(Your assignment)
All lines from the one containing "cup: present [444,310,480,362]" through the final line of the records below should be reproduced exactly, with the pictures left out.

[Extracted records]
_ _ _

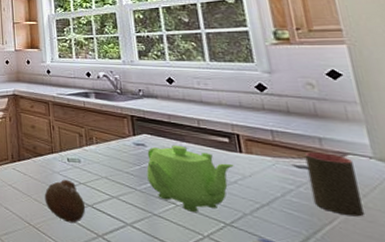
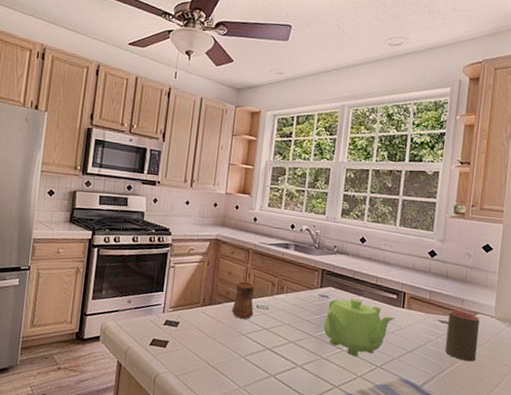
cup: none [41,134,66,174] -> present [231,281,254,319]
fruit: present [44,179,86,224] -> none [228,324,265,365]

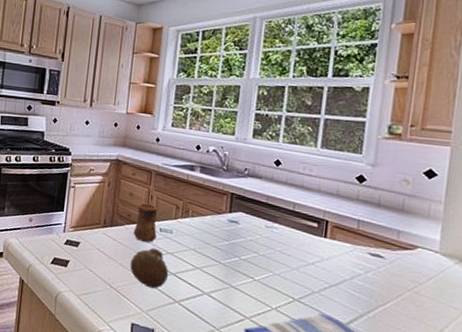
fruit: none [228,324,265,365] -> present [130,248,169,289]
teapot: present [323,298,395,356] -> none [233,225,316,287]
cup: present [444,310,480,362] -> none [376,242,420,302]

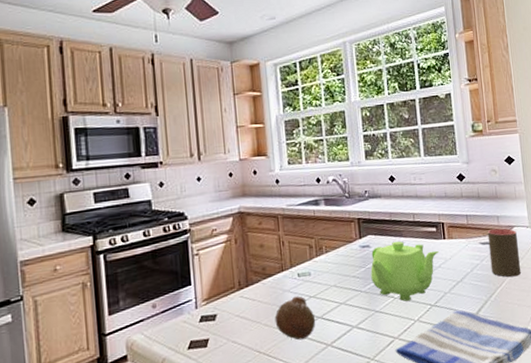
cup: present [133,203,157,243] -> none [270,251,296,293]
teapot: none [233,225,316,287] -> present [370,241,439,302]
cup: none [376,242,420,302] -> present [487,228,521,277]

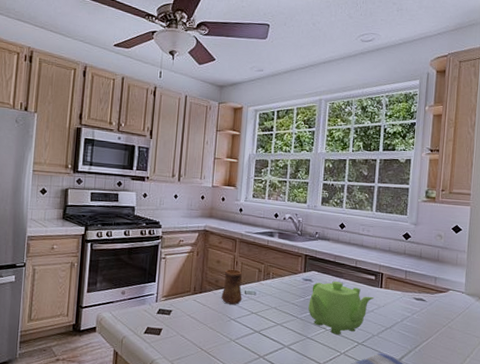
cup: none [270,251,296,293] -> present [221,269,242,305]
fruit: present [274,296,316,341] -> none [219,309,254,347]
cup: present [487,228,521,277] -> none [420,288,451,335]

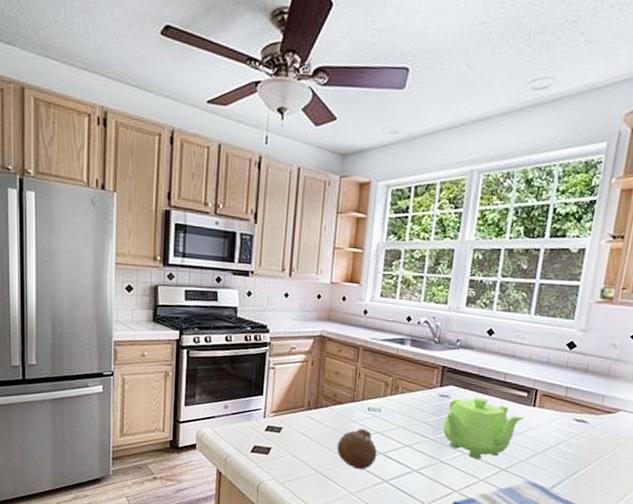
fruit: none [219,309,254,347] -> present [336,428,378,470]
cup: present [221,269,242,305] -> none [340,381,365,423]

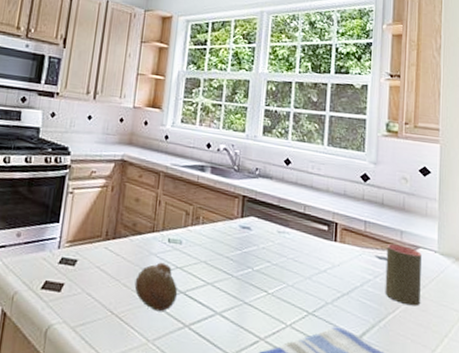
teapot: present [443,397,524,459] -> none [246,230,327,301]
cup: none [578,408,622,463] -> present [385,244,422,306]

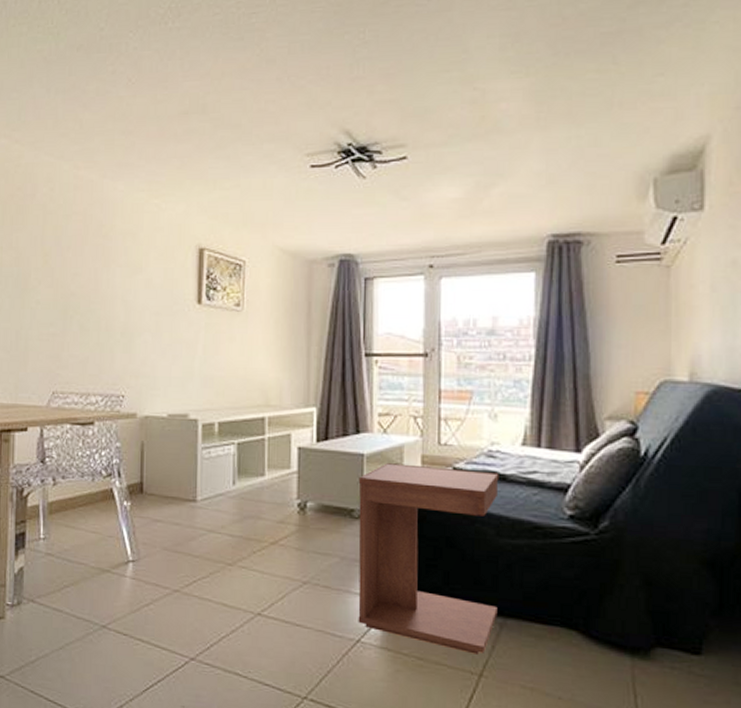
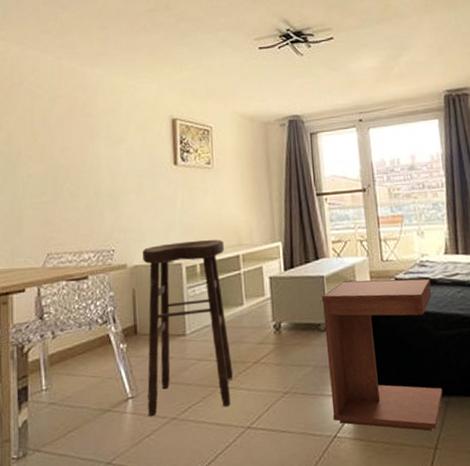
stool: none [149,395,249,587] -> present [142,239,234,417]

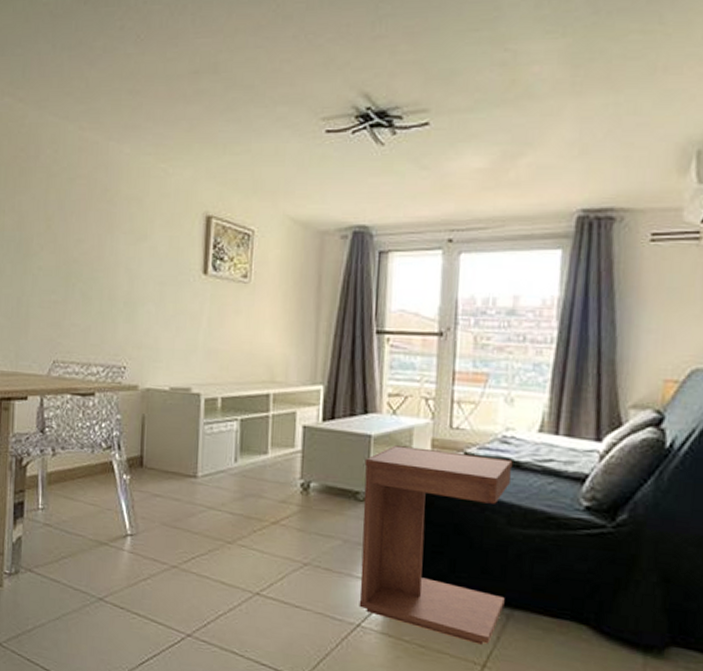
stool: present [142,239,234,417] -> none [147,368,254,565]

_ _ _

(Exercise output)
cup: present [444,310,480,362] -> none [376,242,420,302]

cup: present [133,203,157,243] -> none [270,251,296,293]
teapot: none [233,225,316,287] -> present [370,241,439,302]
cup: none [376,242,420,302] -> present [487,228,521,277]

cup: none [270,251,296,293] -> present [221,269,242,305]
fruit: present [274,296,316,341] -> none [219,309,254,347]
cup: present [487,228,521,277] -> none [420,288,451,335]

fruit: none [219,309,254,347] -> present [336,428,378,470]
cup: present [221,269,242,305] -> none [340,381,365,423]

teapot: present [443,397,524,459] -> none [246,230,327,301]
cup: none [578,408,622,463] -> present [385,244,422,306]

stool: none [149,395,249,587] -> present [142,239,234,417]

stool: present [142,239,234,417] -> none [147,368,254,565]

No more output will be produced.